Pour planter le décor de ce qui risque d’acter la fin d’un grand amour, disons que Christophe Clerc est, jusqu’à nouvel ordre, l’amant légitime de Anne-Gaëlle Baudouin-Clerc, préfète de son état, dans l’État-Macron, précisément dans le département du Puy-de-Dôme, en Auvergne-Rhône-Alpes. Le journal La Montagne a donné à cette anecdote toute l’envergure nécessaire pour divertir son lectorat, en ces temps de déclin de la presse : « Sur son compte à la portée confidentielle, mais totalement public, le mari de la représentante d’un État « neutre et impartial » affiche à plusieurs reprises ses positions anti-immigration. »

Des tweets inacceptables pour la bien-pensance

Sans vergogne, le mari de la préfète a osé écrire que l’islamisme est dans nos cités en Seine-Saint-Denis et ailleurs dans le pays. « Qu’attendons-nous pour « passer le Karcher » ?

Gonflé, il en en même rajouté une louche : « Un soir de victoire de la sélection algérienne de foot, suivie de scènes de liesse dans les rues de l’Hexagone, le même s’insurge : « Hier Algérie française, aujourd’hui c’est la France algérienne ! » et encore : « Le « peloton d’exécution » pour les « traîtres » de la droite ».

En mars 2018, Christophe Clerc dénonce l’irruption de migrants et de sans-papiers dans la basilique de Saint-Denis. « Ces personnes », écrit-il, « n’ont strictement rien à faire » dans l’édifice.

Fait gravissime, il a relayé un texte d’Éric Zemmour !

« Très en phase avec le courant catholique traditionaliste de Sens commun et de La Manif pour tous – il suit d’ailleurs l’un et l’autre sur Twitter -, le quinquagénaire a également relayé cet été un texte d’Éric Zemmour, une autre de ses références revendiquées. Alors que le polémiste stigmatise « cette droite française si bête », Christophe Clerc surenchérit : une bande de guignols, je ne suis pas loin d’en claquer la porte. Les traîtres devraient être passés par un peloton d’exécution. » source : https://www.lamontagne.fr/clermont-ferrand-63000/actualites/propos-anti-immigres-anti-europe-et-anti-fonctionnaires-quand-le-mari-de-la-prefete-du-puy-de-dome-se-lache-sur-twitter_13700779/

Autre source : https://www.huffingtonpost.fr/entry/la-prefete-du-puy-de-dome-decouvre-atterree-les-tweets-abjects-de-son-mari_fr_5dea3b55e4b00149f73eebb6

Syndicalistes et fonctionnaires : des paresseux et des incompétents

Extraits : « Les syndicalistes ? « Toujours aussi menteurs », tranche-t-il en 2016, alors que son épouse était en poste à Tarbes.

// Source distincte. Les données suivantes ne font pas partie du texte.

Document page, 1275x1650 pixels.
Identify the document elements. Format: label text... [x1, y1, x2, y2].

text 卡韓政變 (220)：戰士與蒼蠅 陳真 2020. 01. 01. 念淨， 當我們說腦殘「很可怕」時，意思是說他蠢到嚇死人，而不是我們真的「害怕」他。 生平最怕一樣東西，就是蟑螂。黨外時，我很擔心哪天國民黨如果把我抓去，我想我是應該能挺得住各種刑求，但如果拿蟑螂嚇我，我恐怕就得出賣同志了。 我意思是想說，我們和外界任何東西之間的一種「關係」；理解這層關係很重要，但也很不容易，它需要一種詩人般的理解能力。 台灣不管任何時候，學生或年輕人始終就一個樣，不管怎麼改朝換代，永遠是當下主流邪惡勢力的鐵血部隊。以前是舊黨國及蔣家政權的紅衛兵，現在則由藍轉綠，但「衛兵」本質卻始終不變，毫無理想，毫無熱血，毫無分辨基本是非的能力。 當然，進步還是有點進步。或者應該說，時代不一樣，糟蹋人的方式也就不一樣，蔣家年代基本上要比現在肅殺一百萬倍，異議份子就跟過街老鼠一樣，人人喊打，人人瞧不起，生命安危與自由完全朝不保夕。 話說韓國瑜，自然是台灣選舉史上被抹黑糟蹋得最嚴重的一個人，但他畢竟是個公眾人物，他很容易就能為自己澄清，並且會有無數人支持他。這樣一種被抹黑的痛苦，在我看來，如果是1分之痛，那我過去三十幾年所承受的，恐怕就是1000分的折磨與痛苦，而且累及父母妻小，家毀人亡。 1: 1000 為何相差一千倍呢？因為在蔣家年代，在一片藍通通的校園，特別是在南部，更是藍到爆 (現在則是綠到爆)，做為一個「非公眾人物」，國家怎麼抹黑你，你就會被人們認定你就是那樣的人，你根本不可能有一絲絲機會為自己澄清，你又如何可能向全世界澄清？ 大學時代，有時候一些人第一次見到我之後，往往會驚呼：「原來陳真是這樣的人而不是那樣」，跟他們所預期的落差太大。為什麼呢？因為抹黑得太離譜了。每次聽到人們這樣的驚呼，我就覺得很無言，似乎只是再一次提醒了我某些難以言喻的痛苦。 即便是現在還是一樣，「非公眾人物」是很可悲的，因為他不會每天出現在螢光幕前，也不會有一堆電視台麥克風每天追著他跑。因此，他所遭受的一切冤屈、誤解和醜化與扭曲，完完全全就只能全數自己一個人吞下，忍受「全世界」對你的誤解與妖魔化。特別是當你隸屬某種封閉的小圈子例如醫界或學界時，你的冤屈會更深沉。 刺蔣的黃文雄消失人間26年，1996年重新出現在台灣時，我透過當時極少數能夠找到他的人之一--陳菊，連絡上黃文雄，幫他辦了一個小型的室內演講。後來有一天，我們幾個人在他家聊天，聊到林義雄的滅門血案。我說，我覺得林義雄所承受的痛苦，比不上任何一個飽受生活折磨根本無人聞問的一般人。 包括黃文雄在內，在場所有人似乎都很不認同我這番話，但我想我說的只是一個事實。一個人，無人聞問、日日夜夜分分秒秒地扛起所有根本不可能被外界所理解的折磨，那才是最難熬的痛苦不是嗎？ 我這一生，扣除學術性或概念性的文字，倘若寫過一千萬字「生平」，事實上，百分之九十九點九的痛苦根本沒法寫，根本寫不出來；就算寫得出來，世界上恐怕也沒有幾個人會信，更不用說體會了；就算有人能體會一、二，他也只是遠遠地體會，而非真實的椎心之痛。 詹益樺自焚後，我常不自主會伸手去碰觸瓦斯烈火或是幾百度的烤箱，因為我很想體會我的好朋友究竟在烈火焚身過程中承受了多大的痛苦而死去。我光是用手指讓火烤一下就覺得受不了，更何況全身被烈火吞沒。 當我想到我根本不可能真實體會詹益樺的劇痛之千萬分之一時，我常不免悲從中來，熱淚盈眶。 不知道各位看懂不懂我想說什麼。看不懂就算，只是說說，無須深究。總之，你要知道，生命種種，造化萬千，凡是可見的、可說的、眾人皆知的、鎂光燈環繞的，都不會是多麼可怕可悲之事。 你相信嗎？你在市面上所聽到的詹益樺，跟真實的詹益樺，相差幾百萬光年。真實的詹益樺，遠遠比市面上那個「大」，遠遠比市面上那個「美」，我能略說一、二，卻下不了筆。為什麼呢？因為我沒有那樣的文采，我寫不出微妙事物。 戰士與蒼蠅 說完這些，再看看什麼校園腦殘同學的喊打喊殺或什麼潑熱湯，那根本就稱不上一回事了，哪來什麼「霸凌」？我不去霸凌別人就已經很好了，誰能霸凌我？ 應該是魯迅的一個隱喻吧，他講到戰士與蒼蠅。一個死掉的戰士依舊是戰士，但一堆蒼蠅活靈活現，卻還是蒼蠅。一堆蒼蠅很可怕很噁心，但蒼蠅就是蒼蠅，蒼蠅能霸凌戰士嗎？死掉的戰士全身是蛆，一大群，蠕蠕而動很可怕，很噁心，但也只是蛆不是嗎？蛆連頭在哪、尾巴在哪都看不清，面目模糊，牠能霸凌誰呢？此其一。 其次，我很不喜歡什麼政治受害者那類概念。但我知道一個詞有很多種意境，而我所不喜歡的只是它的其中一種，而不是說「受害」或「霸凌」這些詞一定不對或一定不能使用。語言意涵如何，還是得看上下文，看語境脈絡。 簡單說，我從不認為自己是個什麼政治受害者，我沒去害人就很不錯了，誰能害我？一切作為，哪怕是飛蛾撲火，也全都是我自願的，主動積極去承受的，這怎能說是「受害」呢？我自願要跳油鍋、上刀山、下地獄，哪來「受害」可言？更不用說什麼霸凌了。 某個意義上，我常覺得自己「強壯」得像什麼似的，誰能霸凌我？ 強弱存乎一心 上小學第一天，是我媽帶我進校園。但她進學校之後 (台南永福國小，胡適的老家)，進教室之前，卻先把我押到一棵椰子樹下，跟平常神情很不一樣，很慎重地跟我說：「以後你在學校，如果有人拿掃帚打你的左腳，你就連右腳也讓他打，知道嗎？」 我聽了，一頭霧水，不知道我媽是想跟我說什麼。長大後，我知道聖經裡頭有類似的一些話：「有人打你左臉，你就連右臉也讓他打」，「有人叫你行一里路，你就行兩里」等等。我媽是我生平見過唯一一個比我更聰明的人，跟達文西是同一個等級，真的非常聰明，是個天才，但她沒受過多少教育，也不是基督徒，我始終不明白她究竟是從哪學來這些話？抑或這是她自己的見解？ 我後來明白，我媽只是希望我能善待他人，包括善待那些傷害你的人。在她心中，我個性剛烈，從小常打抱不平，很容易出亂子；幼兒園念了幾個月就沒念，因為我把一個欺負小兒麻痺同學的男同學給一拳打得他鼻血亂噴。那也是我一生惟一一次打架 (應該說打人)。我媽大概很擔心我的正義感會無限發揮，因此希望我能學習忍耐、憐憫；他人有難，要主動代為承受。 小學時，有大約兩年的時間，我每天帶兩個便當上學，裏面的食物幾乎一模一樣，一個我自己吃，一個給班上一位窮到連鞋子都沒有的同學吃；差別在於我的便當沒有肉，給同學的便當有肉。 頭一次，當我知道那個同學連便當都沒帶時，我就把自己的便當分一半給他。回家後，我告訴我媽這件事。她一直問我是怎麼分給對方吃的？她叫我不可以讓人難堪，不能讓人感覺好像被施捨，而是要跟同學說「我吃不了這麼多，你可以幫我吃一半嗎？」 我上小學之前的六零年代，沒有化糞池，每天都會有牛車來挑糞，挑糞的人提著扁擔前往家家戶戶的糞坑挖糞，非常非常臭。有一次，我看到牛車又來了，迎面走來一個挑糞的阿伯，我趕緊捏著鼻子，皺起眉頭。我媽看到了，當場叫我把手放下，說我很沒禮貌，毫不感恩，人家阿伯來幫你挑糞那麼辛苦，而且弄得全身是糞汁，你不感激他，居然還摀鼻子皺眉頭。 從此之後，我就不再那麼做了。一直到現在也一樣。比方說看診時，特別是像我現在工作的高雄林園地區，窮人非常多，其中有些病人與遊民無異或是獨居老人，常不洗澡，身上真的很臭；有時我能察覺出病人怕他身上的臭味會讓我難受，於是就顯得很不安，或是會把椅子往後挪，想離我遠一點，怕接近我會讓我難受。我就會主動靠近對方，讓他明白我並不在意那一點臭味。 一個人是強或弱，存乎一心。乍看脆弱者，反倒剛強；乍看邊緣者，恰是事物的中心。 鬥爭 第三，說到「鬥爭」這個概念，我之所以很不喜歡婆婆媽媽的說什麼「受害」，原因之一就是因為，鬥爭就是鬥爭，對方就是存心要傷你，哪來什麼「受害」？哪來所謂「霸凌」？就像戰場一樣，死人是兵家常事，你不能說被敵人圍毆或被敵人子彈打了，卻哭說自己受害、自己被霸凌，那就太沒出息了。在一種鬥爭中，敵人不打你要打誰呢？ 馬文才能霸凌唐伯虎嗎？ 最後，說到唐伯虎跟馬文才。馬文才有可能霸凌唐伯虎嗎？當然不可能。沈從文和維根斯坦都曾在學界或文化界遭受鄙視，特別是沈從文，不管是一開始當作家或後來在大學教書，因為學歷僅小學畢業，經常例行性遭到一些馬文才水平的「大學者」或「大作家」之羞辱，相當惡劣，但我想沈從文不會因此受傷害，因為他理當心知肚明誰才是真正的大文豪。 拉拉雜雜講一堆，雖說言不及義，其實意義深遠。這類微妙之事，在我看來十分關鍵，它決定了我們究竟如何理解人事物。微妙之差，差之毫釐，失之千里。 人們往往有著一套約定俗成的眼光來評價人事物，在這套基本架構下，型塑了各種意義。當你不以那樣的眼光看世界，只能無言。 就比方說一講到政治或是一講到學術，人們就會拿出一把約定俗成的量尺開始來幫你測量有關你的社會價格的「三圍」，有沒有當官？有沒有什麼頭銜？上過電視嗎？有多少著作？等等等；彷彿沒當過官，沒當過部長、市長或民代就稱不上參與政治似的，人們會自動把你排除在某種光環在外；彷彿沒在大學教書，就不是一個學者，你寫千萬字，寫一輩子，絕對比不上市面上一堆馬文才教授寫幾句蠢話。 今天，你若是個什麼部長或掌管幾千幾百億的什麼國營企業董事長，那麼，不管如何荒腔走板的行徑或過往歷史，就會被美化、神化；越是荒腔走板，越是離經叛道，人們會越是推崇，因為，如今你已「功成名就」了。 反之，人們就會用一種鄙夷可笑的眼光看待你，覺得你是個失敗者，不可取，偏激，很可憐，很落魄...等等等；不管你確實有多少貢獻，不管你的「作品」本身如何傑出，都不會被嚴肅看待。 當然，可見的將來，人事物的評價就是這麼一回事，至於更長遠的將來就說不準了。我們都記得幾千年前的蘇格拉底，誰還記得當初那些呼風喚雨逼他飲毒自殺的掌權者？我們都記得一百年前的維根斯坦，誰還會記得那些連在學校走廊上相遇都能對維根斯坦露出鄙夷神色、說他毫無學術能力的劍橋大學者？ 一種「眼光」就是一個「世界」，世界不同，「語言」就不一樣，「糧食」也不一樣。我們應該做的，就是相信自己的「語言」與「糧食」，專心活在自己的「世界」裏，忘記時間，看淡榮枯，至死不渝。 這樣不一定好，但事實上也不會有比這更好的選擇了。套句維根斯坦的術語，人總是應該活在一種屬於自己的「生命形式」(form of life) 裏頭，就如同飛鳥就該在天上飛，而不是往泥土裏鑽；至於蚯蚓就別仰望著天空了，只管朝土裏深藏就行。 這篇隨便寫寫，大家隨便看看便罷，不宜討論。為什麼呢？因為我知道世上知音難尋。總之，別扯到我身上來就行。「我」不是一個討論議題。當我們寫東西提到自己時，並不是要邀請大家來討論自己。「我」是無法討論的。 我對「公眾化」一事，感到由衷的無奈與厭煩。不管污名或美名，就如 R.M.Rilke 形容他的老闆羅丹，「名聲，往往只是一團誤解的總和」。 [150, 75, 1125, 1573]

L’Europe ? « Je ne sais plus très bien si l’on doit parler d’Union ou de secte. » (juin 2019)

« Incompétents »  et « fainéants », le 18 janvier 2019, quelques semaines après l’arrivée du couple à Clermont-Ferrand, Christophe Clerc signe même une charge virulente contre… les fonctionnaires… » intégralité de l’article à retrouver dans les éditions papier payantes de La Montagne du vendredi 6 décembre 2019.

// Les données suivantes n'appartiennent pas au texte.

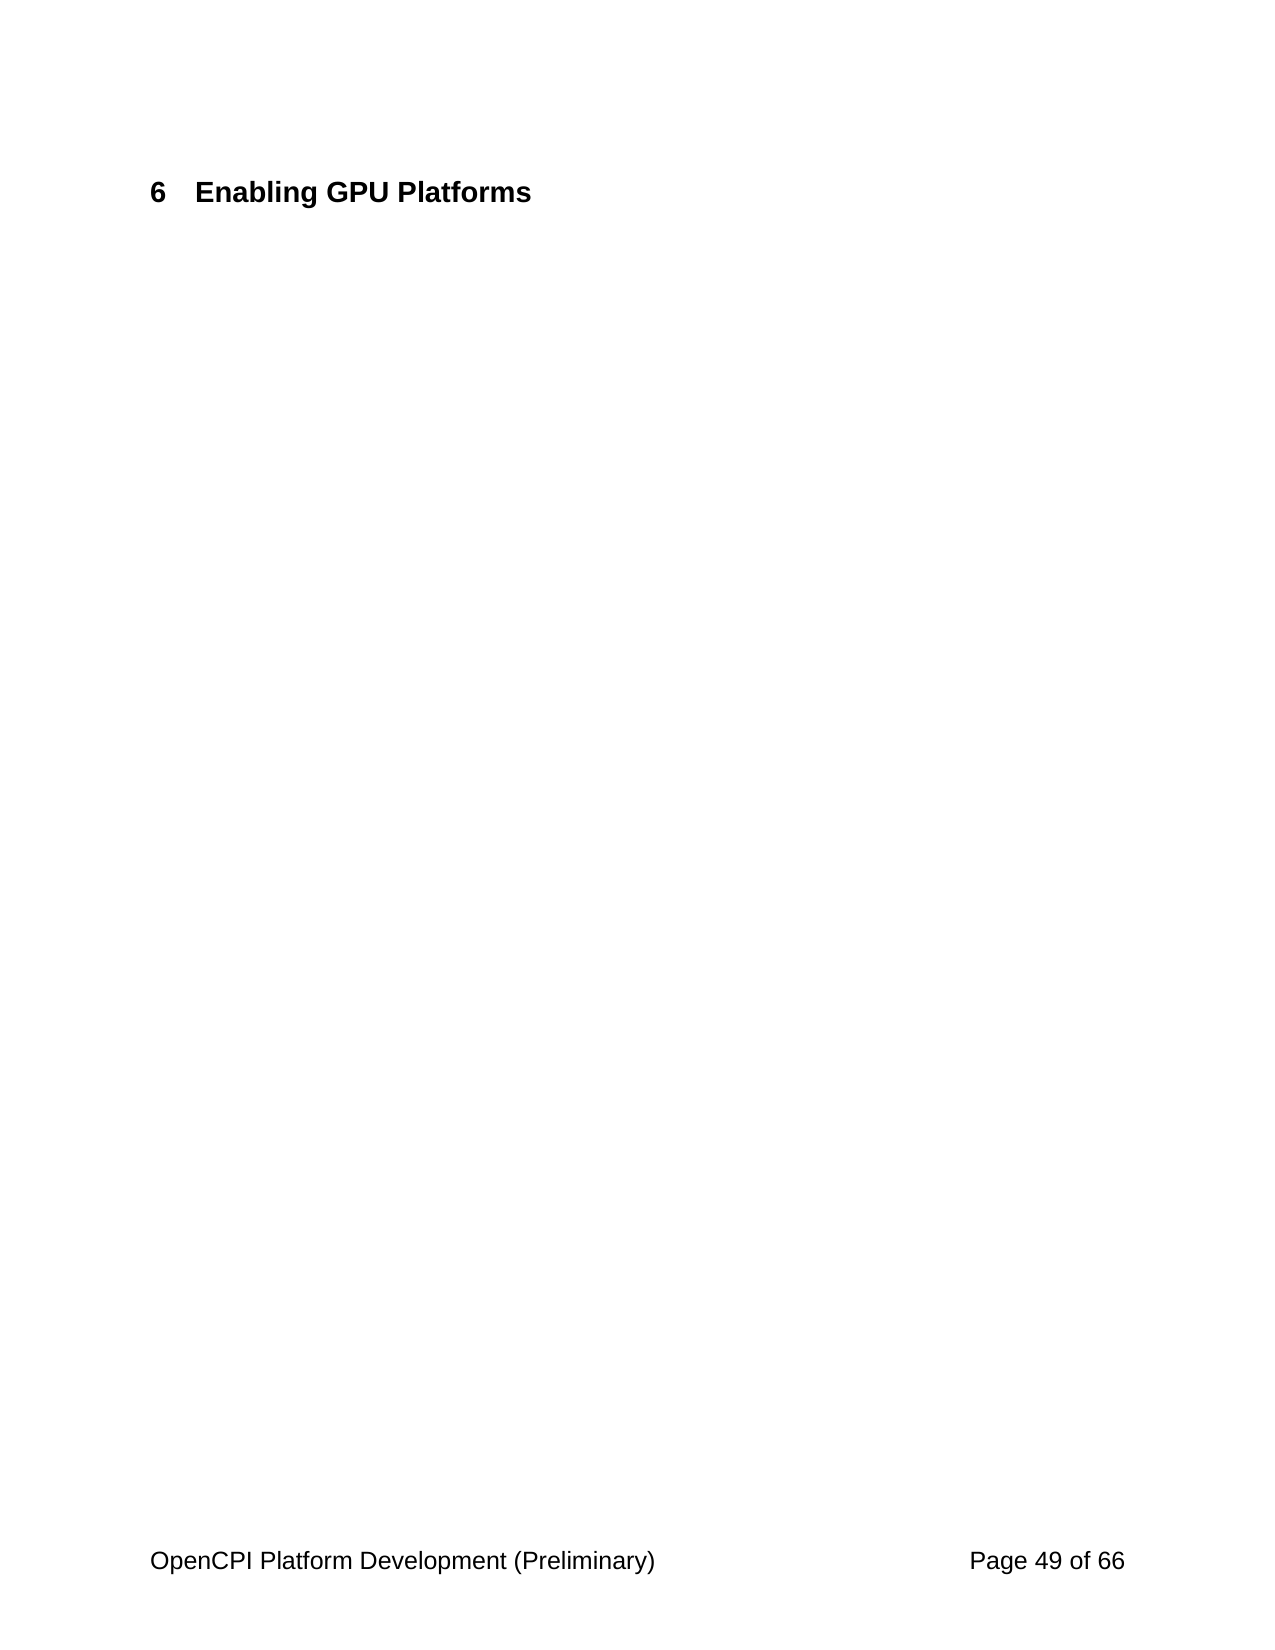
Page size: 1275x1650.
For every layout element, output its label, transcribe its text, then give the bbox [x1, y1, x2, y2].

subtitle Enabling GPU Platforms [150, 175, 1125, 208]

La préfecture du 63 tousse

Contactée par le quotidien, la préfète du Puy-de-Dôme est « atterrée » par le contenu des messages postés par son mari. « Je ne découvre pas qu’il est de droite, mais je ne partage pas du tout ses positions. Sur le fond, les tweets que vous me lisez me révulsent… »

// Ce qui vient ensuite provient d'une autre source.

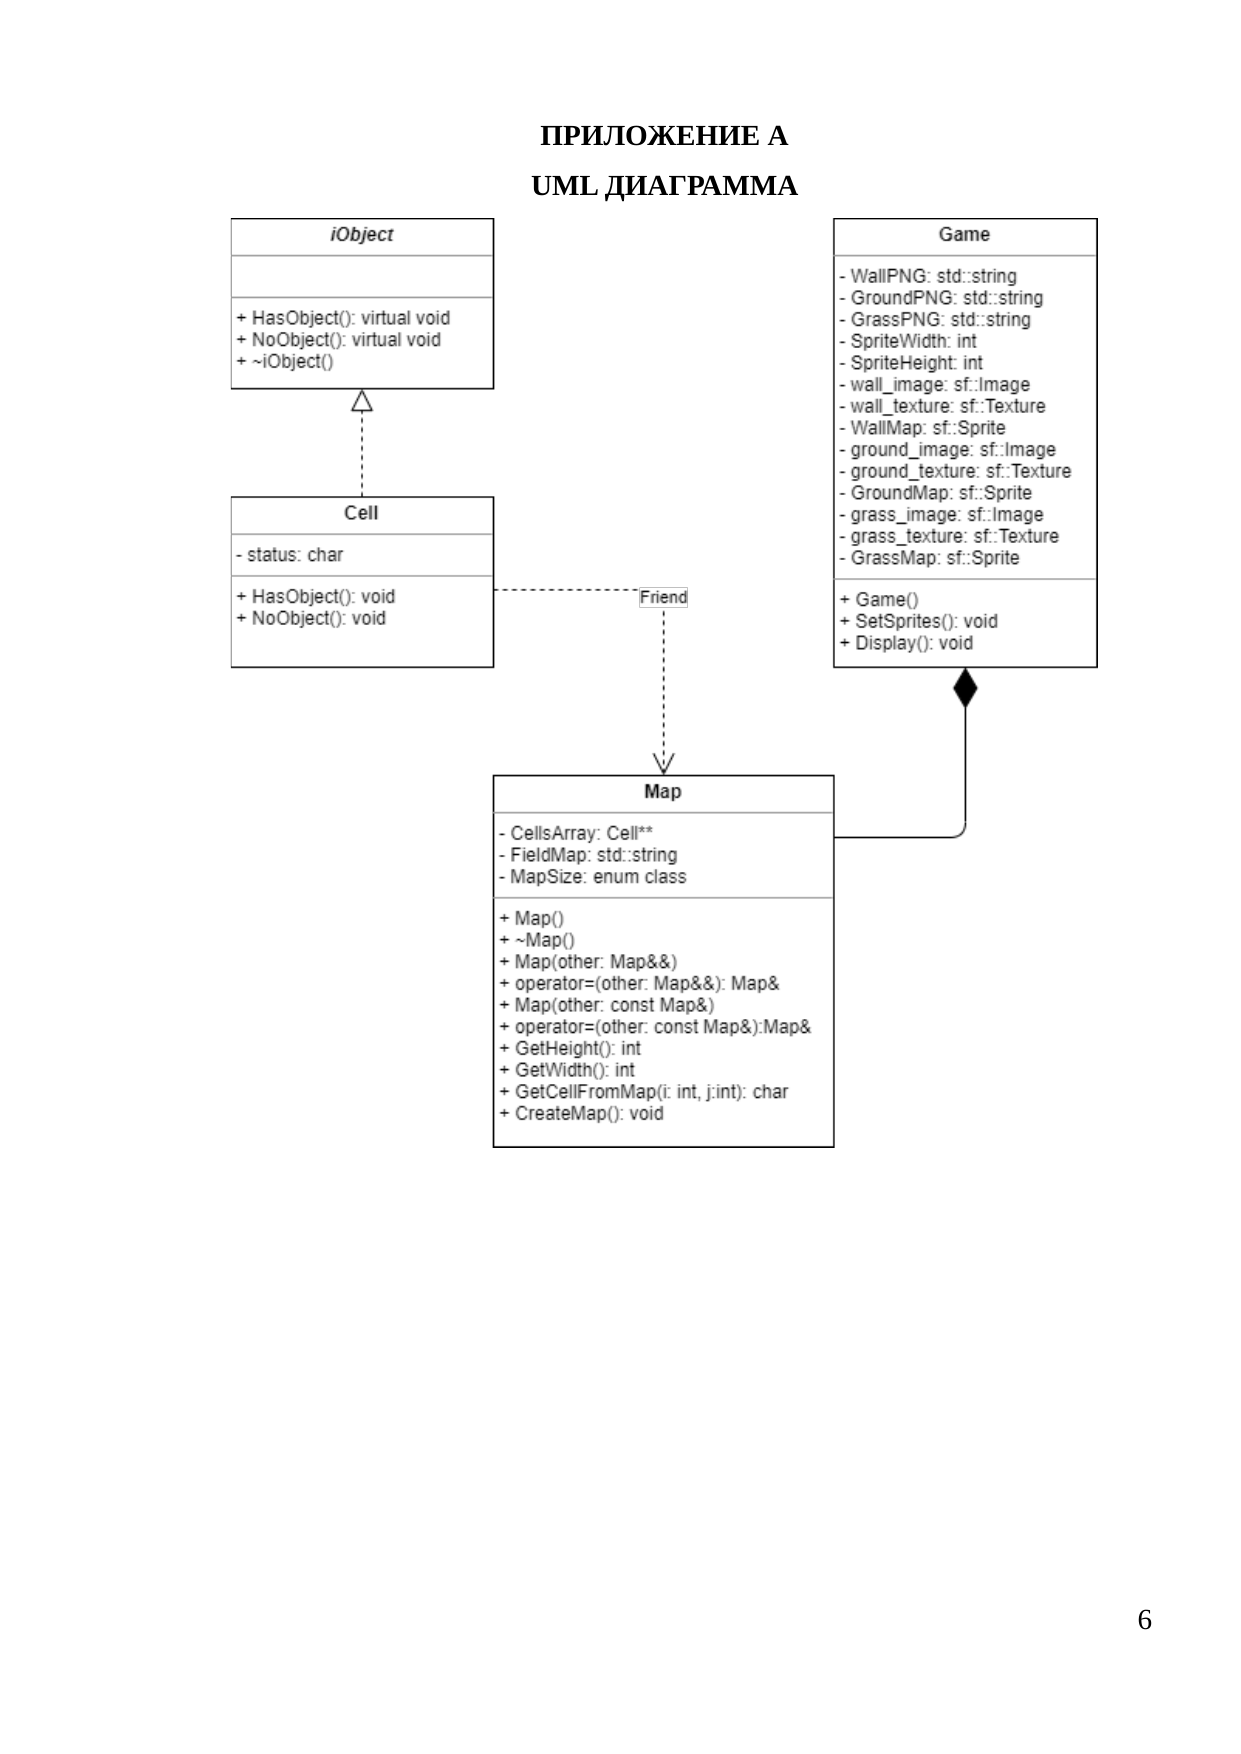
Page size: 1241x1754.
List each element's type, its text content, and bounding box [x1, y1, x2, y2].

picture [230, 218, 1098, 1148]
subtitle Приложение А UML диаграмма [177, 118, 1152, 202]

Cependant, une phrase rapportée de la représentante de l’État ne va pas manquer d’intéresser les odieux patriotes du RN, du Parti de la France, DLF… et les contributeurs de Résistance Républicaine et Riposte Laïque : « Ce qu’il relaie me semble abject, mais ce sont des choses proférées par des partis politiques autorisés, qui relèvent du débat public ».